Input one.txt file
[{"a":1,"b":2,"c":3}, {"a":11,"b":12,"c":13},{"a":1,"b":2,"c":3}]
Expected out:
a b c
1,11,1 2,12,1 3,13,3
Could you please provide the solution in a Spark dataFrame using scala?
val spark = SparkSession.builder().appName("JSON_Sample").master("local[1]") getOrCreate()
val data = """[{"a":1,"b":2,"c":3}, {"a":11,"b":12,"c":13},{"a":1,"b":2,"c":3}]""" //one.txt
val df = spark.read.text("./src/main/scala/resources/text/one.txt").toDF()
CodePudding user response:
This is python version of running code with spark. if you are able to convert it then it is fine otherwise let me know i will do it.
df = spark.read.json(sc.parallelize([{"a":1,"b":2,"c":3},{"a":11,"b":12,"c":13},{"a":1,"b":2,"c":3}]))
df.show()
--- --- ---
| a| b| c|
--- --- ---
| 1| 2| 3|
| 11| 12| 13|
| 1| 2| 3|
--- --- ---
df.agg(*[concat_ws(",",collect_list(col(i))).alias(i) for i in df.columns]).show()
------ ------ ------
| a| b| c|
------ ------ ------
|1,11,1|2,12,2|3,13,3|
------ ------ ------
For scala Spark :
import spark.implicits._
val spark = SparkSession.builder().appName("JSON_Sample").master("local[1]") getOrCreate()
val jsonStr = """[{"a":1,"b":2,"c":3}, {"a":11,"b":12,"c":13},{"a":1,"b":2,"c":3}]"""
val df= spark.read.json(spark.createDataset(jsonStr :: Nil))
val exprs = df.columns.map((_ -> "collect_list")).toMap df.agg(exprs).show()

**What is being asked**
Reproduce the Spark forum thread above, starting with "Input one.txt file" and going on through "will do it.", but change "one.txt" to "input.txt".

**Data supplied**
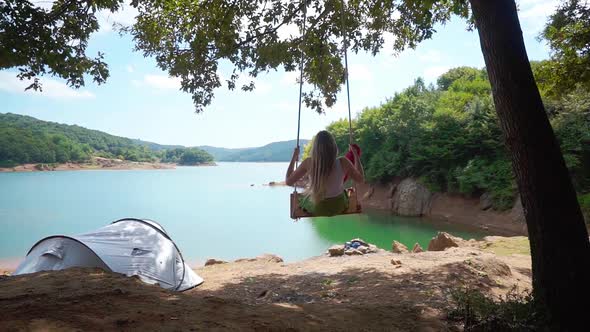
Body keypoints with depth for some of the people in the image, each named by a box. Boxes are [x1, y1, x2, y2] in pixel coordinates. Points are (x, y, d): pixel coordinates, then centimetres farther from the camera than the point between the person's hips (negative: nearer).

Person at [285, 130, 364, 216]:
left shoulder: (309, 162, -26)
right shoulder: (343, 162, -25)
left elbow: (288, 181, -14)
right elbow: (361, 179, -7)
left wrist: (294, 157, -4)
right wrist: (356, 154, 0)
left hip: (316, 207, -1)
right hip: (338, 205, 1)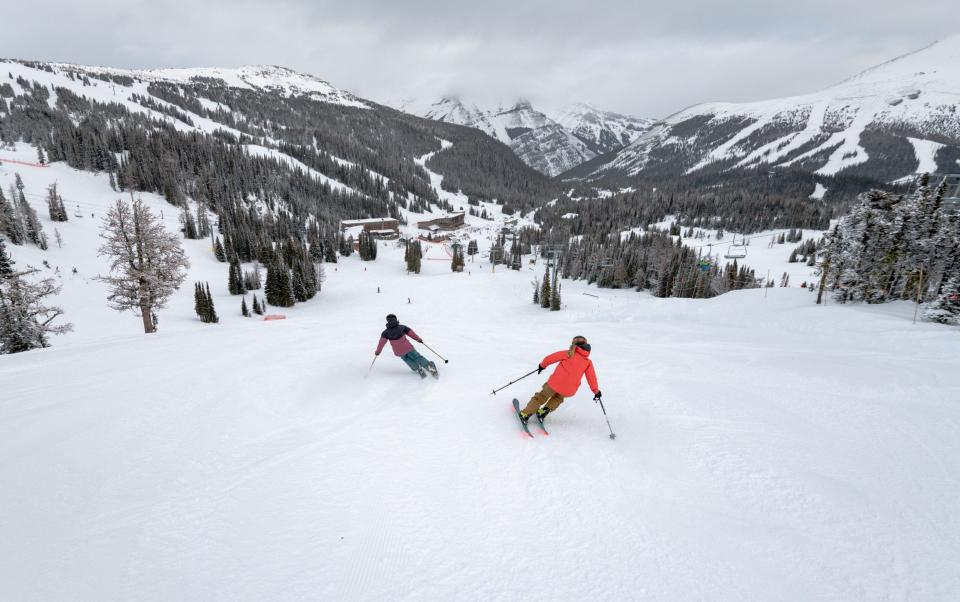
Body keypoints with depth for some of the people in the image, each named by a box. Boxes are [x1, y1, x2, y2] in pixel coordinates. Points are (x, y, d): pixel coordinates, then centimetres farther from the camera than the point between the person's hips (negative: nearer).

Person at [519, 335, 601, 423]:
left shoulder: (569, 353, 4)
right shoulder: (588, 362, 9)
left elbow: (551, 358, 3)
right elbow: (591, 378, 11)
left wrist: (542, 365, 19)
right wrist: (596, 391, 23)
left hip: (555, 383, -2)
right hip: (569, 391, 2)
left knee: (541, 397, 18)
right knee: (558, 398, 33)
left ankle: (525, 414, 18)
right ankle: (544, 411, 15)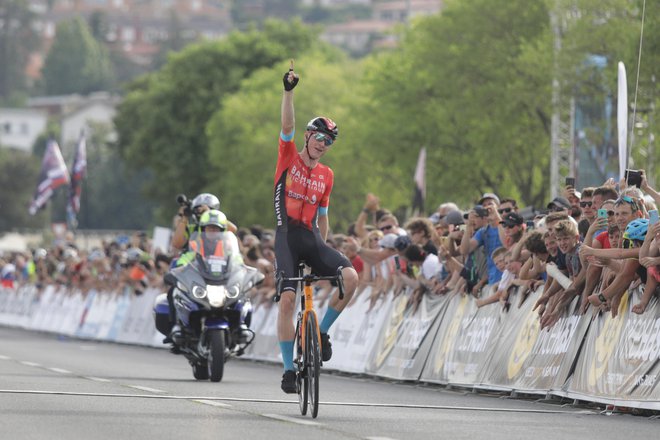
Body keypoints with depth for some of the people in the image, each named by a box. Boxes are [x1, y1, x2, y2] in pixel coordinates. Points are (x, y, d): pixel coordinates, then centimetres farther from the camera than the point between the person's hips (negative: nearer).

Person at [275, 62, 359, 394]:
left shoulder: (326, 175, 14)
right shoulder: (289, 158, 4)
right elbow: (287, 125, -13)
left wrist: (322, 250, 21)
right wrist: (289, 90, -24)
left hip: (312, 239, 4)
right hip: (287, 237, -4)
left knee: (350, 276, -20)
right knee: (287, 299, -16)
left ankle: (322, 331, -2)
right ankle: (288, 368, -8)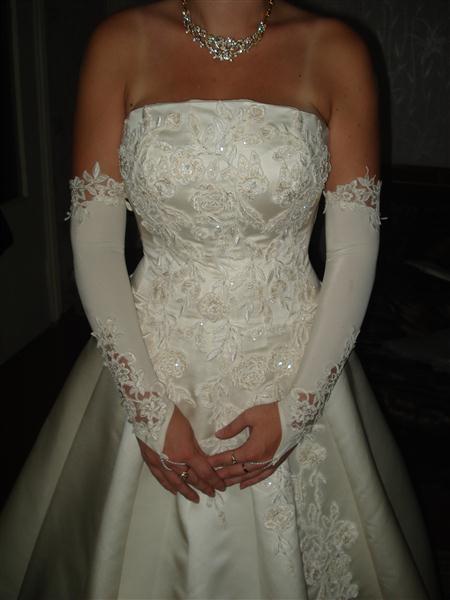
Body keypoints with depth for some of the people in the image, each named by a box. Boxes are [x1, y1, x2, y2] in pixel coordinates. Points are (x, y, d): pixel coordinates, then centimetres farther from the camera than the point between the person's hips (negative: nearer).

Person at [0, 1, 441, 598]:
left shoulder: (335, 51, -5)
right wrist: (148, 409, -10)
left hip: (294, 363, 0)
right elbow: (93, 244, -6)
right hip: (151, 359, 1)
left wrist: (296, 410, -10)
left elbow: (355, 252, -5)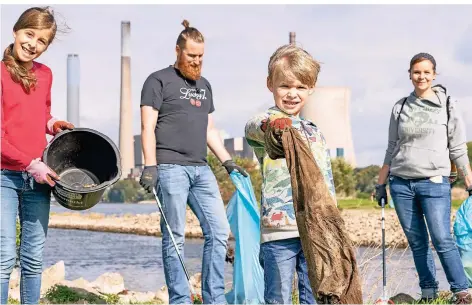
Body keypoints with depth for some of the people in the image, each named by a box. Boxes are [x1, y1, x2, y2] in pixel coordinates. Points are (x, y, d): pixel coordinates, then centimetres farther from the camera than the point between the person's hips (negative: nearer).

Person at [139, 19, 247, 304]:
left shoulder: (204, 85, 22)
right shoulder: (159, 81, 1)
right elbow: (148, 127, -6)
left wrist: (228, 162, 17)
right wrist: (150, 166, -15)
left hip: (201, 169, 7)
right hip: (170, 167, -6)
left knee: (219, 231, -1)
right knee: (175, 237, -4)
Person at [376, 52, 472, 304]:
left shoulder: (447, 105, 2)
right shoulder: (400, 108, 10)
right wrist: (381, 184, 15)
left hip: (434, 183, -3)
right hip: (401, 184, 3)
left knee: (442, 241, -11)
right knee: (417, 242, 5)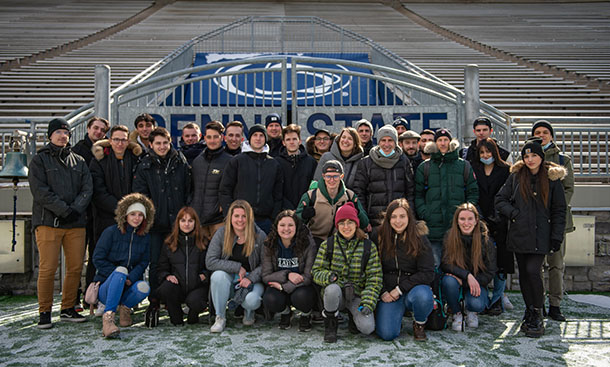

**Response to the task**
Input input.txt file
[{"a":1,"b":2,"c":3}, {"a":11,"b":12,"c":13},{"a":1,"b":2,"c":3}]
Expected out:
a b c
1,11,1 2,12,1 3,13,3
Could you please provide the solution in a Spark dataFrame using scala?
val spark = SparkSession.builder().appName("JSON_Sample").master("local[1]") getOrCreate()
val data = """[{"a":1,"b":2,"c":3}, {"a":11,"b":12,"c":13},{"a":1,"b":2,"c":3}]""" //input.txt
val df = spark.read.text("./src/main/scala/resources/text/input.txt").toDF()
CodePudding user response:
This is python version of running code with spark. if you are able to convert it then it is fine otherwise let me know i will do it.